SURABAYA, FaktualNews.co – Menyusul kasus kekerasan seksual masih sering terjadi di Kota Pahlawan. Komisi D Bidang Kesra DPRD Surabaya, meminta pemerintah kota setempat membuat skema pola perlindungan anak.
“Tujuan skema ini agar anak-anak bisa tumbuh dan berkembang dengan aman dan nyaman di Kota Surabaya. Sehingga, Surabaya tidak hanya menyandang predikat kota layak anak, esensinya tidak demikian,” kata Ketua Komisi D DPRD Surabaya, Khusnul Khotimah Senin (27/6/2022).

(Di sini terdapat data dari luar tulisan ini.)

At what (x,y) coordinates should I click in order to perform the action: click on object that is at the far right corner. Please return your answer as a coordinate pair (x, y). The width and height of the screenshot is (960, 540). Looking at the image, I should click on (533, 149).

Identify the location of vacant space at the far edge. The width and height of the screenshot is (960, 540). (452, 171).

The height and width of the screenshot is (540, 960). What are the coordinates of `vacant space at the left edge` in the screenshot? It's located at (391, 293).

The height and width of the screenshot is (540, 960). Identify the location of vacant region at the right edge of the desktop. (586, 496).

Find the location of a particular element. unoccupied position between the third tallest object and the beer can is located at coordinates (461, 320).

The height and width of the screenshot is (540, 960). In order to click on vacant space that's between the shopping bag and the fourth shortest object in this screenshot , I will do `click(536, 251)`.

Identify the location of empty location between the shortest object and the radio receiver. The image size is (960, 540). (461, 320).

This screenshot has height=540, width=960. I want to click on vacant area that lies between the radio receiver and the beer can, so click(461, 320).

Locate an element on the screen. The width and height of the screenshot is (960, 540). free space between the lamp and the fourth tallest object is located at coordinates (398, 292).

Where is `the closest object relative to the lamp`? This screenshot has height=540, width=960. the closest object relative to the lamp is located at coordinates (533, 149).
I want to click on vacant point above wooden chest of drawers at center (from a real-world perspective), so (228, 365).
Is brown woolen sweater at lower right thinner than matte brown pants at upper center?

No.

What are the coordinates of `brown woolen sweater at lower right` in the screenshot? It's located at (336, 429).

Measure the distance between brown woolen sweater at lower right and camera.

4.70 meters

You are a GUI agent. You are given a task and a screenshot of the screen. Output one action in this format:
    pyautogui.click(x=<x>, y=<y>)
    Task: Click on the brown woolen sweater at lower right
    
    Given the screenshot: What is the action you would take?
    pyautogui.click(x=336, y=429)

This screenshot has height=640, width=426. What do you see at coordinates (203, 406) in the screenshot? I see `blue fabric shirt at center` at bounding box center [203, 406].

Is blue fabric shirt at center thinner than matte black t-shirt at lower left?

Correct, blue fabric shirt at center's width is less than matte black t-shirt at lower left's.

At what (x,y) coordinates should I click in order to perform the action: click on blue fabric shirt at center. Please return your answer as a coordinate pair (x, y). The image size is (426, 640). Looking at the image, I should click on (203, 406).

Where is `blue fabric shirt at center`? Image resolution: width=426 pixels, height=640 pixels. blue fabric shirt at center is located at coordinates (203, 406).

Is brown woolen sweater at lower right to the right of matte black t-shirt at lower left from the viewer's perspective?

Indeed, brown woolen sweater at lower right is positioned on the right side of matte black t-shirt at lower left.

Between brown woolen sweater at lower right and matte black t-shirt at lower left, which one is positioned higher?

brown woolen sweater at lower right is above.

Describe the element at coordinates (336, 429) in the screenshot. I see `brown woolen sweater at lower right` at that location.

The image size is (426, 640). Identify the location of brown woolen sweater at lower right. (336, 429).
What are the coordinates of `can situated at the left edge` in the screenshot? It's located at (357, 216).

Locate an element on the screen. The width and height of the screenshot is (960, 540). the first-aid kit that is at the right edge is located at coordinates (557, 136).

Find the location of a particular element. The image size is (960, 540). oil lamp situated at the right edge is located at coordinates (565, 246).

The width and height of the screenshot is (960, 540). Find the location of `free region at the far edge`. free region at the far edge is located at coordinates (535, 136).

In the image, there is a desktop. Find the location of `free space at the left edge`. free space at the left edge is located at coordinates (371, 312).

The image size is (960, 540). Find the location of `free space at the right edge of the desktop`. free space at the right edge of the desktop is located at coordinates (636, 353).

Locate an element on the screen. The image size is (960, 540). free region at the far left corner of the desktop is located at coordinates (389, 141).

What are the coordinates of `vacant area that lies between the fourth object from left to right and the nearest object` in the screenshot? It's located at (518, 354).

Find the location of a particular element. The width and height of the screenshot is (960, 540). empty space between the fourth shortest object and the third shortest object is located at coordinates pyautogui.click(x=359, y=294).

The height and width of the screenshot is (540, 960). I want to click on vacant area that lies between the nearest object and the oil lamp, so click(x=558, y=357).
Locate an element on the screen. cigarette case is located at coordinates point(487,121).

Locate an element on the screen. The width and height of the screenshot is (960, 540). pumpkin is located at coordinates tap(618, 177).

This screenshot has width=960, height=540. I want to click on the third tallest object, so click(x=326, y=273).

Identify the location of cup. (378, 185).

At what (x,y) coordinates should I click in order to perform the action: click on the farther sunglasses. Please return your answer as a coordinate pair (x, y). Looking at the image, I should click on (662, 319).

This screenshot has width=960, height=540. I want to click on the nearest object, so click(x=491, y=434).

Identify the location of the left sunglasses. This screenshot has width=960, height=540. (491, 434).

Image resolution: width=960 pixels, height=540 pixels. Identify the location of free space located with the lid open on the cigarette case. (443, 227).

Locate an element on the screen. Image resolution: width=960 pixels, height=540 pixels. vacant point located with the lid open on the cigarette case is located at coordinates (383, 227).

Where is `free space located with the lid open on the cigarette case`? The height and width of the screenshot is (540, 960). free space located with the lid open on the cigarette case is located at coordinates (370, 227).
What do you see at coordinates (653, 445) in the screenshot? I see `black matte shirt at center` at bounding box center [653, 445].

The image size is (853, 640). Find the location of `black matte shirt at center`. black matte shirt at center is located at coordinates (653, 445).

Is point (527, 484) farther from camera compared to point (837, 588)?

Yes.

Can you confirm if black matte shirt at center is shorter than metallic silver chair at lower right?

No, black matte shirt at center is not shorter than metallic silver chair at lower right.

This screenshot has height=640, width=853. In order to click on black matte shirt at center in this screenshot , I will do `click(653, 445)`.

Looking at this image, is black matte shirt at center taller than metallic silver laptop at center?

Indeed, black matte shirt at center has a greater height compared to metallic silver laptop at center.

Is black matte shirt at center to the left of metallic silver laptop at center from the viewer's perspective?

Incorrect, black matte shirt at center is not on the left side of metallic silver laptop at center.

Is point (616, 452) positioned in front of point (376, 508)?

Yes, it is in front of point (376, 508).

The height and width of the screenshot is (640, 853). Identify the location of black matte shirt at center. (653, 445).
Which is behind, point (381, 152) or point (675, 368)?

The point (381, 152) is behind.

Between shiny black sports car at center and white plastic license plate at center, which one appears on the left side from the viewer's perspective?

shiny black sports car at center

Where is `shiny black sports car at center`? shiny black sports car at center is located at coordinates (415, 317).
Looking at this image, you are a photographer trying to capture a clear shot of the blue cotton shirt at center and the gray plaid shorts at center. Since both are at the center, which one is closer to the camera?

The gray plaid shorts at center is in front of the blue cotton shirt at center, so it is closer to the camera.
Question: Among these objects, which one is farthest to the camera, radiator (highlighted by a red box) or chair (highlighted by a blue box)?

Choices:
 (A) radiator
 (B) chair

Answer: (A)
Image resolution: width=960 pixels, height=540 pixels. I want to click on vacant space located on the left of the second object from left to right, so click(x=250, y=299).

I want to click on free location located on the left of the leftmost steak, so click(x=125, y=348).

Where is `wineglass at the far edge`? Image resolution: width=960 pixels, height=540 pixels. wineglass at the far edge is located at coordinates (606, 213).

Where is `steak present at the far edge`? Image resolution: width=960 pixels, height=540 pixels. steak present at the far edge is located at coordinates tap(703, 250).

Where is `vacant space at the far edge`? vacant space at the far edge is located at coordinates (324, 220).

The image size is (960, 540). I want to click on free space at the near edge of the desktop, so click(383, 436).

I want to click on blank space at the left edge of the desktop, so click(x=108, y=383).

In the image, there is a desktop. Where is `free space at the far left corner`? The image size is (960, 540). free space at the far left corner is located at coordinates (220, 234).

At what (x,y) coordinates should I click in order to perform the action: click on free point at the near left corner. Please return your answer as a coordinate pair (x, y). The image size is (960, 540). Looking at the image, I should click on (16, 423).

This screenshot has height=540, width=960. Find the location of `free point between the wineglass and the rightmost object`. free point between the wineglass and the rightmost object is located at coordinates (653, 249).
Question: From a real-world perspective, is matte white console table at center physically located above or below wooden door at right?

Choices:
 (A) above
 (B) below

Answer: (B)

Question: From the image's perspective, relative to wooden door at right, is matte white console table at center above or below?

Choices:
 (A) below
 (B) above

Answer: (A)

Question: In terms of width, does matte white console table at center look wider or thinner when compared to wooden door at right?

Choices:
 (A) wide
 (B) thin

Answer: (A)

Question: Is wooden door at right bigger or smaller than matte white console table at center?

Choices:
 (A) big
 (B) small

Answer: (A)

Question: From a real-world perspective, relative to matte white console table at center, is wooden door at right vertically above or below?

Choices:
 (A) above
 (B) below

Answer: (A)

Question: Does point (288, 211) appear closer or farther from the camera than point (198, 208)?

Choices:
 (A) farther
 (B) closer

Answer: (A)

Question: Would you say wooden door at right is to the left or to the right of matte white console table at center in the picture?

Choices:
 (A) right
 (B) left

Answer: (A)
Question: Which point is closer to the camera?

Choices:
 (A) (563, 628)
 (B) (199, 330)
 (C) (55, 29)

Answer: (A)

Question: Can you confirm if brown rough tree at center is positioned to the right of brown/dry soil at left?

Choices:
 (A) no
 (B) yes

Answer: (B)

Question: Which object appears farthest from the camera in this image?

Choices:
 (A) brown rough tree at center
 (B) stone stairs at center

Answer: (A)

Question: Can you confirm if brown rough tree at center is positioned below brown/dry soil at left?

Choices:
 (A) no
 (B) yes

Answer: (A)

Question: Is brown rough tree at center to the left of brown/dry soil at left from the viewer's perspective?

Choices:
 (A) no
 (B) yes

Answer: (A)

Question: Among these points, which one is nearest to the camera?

Kasus kekerasan seksual terhadap anak di bawah umur yang juga disabilitas tuna rungu terjadi di kawasan Tambaksari, Surabaya beberapa hari lalu. Kasus yang menimpa anak disabilitas tersebut telah dilaporkan ke Polrestabes Surabaya.
Atas kejadian itu, Khusnul mengaku prihatin, karena di Surabaya masih sering terjadi kasus anak-anak yang mengalami kekerasan seksual. Padahal, Surabaya sudah meraih predikat kota ramah anak. Kondisi ini sangat ironis.
“Kasus anak disabilitas yang mendapat kekerasan seksual itu bukan yang pertama. Pada 2021, ada 104 kasus kekerasan anak di Surabaya. Terjadi karena beberapa penyebab. Namun, yang paling banyak karena faktor ekonomi. Selain itu juga karena pola asuh dan faktor lainnya,” kata dia.
Menurut Khusnul, agar kasus semacam itu tidak terus terulang di Kota Pahlawan, pihaknya meminta Pemkot Surabaya membuat langkah-langkah strategis dan taktis, seperti membuat skema tentang pola perlindungan anak yang jelas dan mudah diterapkan.
Selain mendorong Pemkot Surabaya membuat grand design, lanjut dia, pihaknya juga mendorong untuk segera merevisi Perda Nomor 6 Tahun 2011 tentang Penyelenggara Perlindungan Anak. Apalagi, beberapa waktu lalu DPR RI telah mengesahkan Undang-Undang Tindak Pidana Kekerasan Seksual (UU TPKS).
“Kami tahu, untuk melakukan pencegahan kekerasan seksual ini tidak hanya bisa dilakukan pemerintah, tapi juga diperlukan keterlibatan masyarakat. Makanya layanan di RT-RW perlu diperkuat dengan mengaktifkan kembali sistem ronda di kampung,” kata Khusnul.
Kepala Dinas Sosial (Dinsos) Kota Surabaya Anna Fajriatin sebelumnya mengaku pihaknya telah mengajukan pendampingan langsung kepada Kementerian Sosial berupa program pendampingan Satuan Bakti Pekerja Sosial (Sakti Peksos).
“Sakti Peksos akan mendapatkan Surat Keputusan (SK) dari Kemensos RI, yang juga diakui keabsahannya oleh Polri, yakni untuk membuatkan pendampingan, baik di tingkat pengadilan maupun kejaksaan,” ujar dia.
Meski demikian, katanya, Dinsos Surabaya akan selalu terbuka untuk memberikan bantuan lewat pelatihan keterampilan di UPTD Lingkungan Pondok Sosial (Liponsos) Kalijudan Kota Surabaya.
Menurut dia, sambil menunggu proses pendidikan kejar paket, korban juga bisa ikut belajar keterampilan bersama komunitas disabilitas. “Selain memberikan alat bantu dengar dan psikologis korban, kami sangat terbuka jika korban ingin bergabung untuk mengikuti pelatihan, seperti melukis atau membatik,” kata Anna.